I'm using doParallel to do fairly long parallel processing with foreach. Rather than most examples I see, where a computationally-intensive but input-light code is fed into the loop, I'm using foreach to coordinate the simultaneous processing of a number of large, independent datasets. So inside the loop, I'm using metadata to read in a file from disk, operate on it, and write back out.

Before I turned this operation into a foreach loop, I was writing out debug messages using messages(). However, since I've switched to using foreach and %dopar%, I've noticed that the loop 'goes dark': it's doing what it ought to, but I'm not receiving any output. (I should mention that this loop is written into a script that I'm calling from the shell with Rscript.)
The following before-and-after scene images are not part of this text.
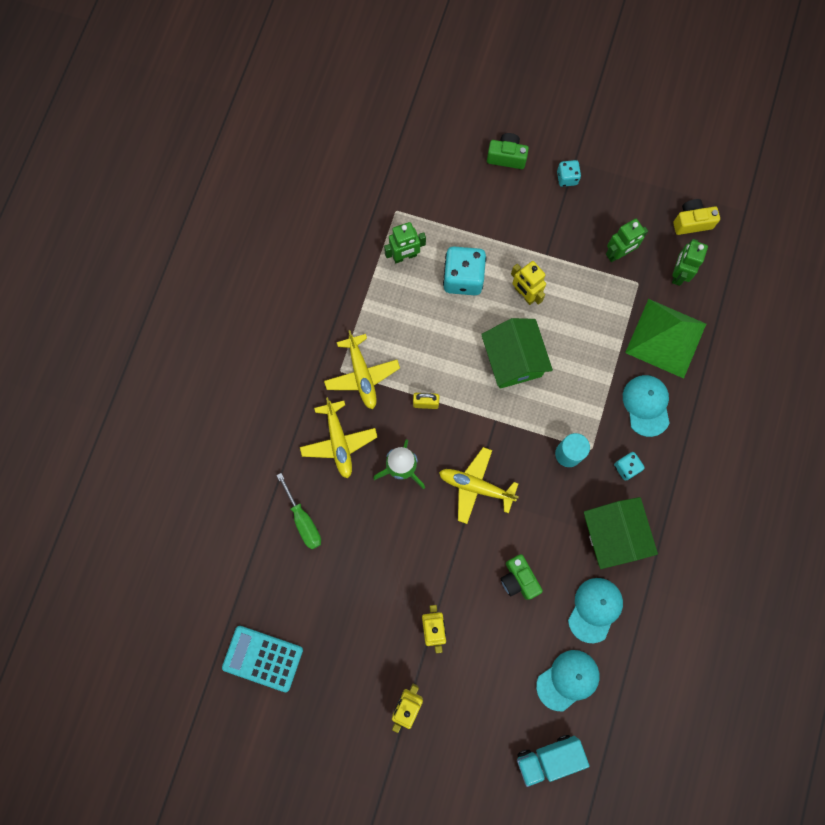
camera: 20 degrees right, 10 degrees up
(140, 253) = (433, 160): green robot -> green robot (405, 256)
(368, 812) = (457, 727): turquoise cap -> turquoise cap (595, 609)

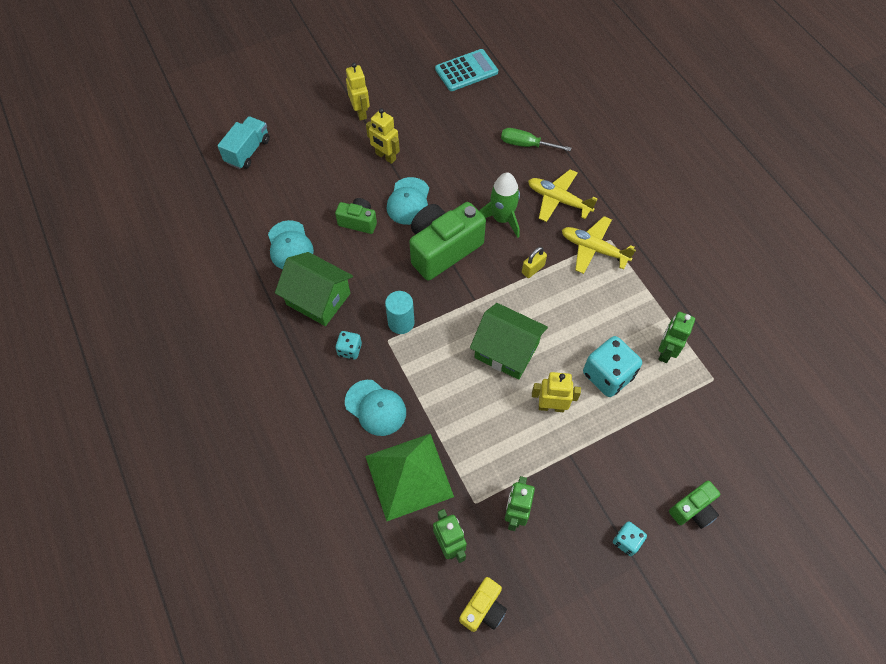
camera: 135 degrees right, 15 degrees down
(475, 486) = (443, 249): yellow plane -> green camera
(568, 680) = (272, 196): turquoise cap -> turquoise cap (408, 201)

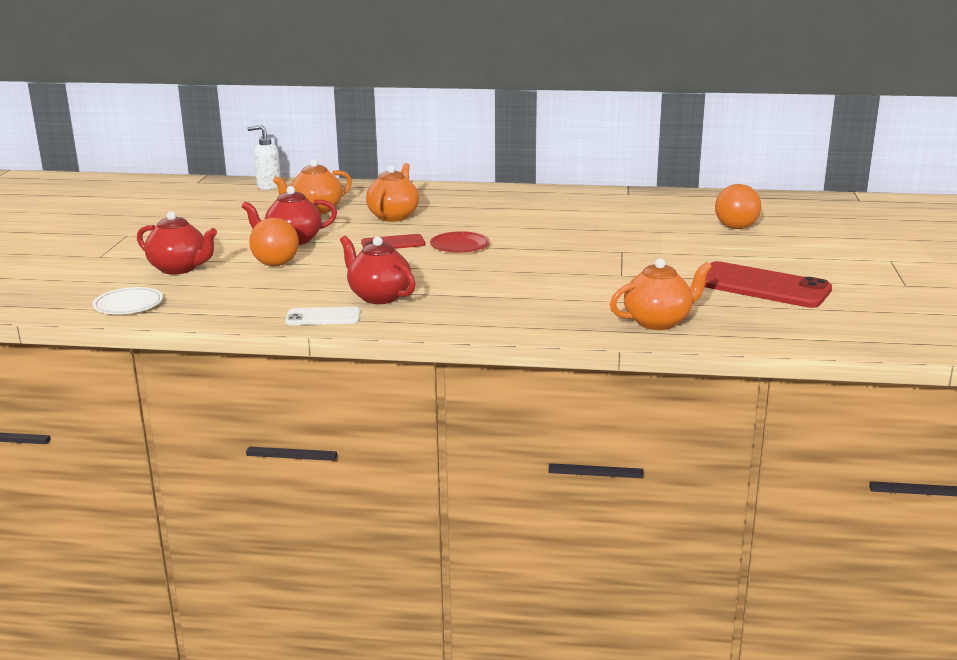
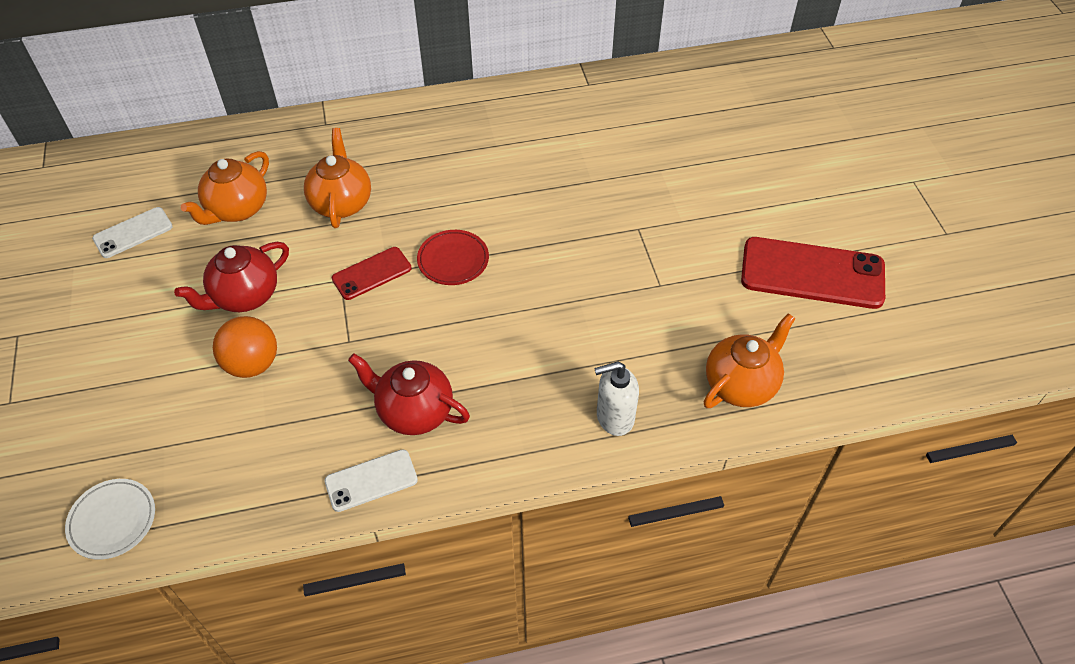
camera: 20 degrees left, 30 degrees up
(180, 268) = (134, 407): red teapot -> none
(236, 210) = (133, 233): none -> white phone
(268, 186) = (145, 157): white soap dispenser -> white soap dispenser (614, 417)
(736, 227) = (735, 142): orange ball -> none

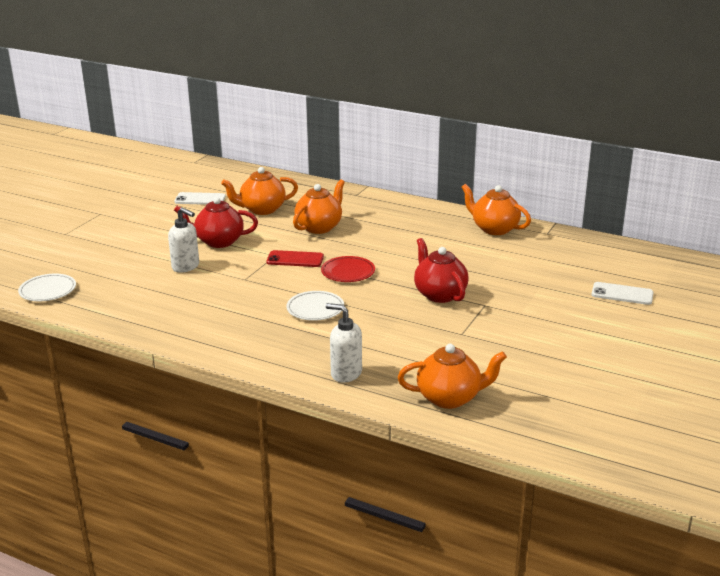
camera: 40 degrees right, 25 degrees down
(252, 364) = (186, 267): orange ball -> white soap dispenser
(371, 481) = (178, 333): white phone -> white phone (622, 294)
(414, 411) = (238, 319): red teapot -> red teapot (439, 294)
(480, 340) = (315, 309): none -> white plate
(531, 104) = (494, 229): none -> orange teapot
(812, 273) = (581, 374): red phone -> none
I'm guessing that this has something to do with the fact that doParallel spins off other threads—maybe those threads no longer know where to dump standard output? Thoughts?

jimjamslam
  • 1,988
  • 1
  • 18
  • 32
  • 1
    I'm not a genius of parallel computing, but it's definitely true that socket-type clusters in R don't return outputs (e.g. progress bars, messages, etc) until the job finishes and returns the output. I've never worked with fork-type clusters, so I don't know if that would circumvent this limitation or not. I've been desperate for a progress bar a few times in the past, and there is a work-around when the number of parallel processes is low: write separate, non-parallelized code for each job and run each job by hand in a separate (simultaneous) instance of R. – Jacob Socolar Jul 13 '17 at 06:45
  • @JacobSocolar Oof, that _is_ desperate ;) I ran this non-inreractively via a PBS and found that my logs had error and warning messages from the shell (part of this processing involves using `system()` to call other tools) but not `message()` output in R. So it seems like there's probably it. I suppose another desperate answer is to `system("echo My update")... – jimjamslam Jul 13 '17 at 06:57

1 Answers1

1

If you want to output from a parallel-foreach loop, just use the option outfile: makeCluster(no_cores, outfile = "/path/to/log_file.txt").

Note the the logs of all workers are written to the same file (in the order in which they arrive).

mayeulk
  • 100
  • 8
F. Privé
  • 11,423
  • 2
  • 27
  • 78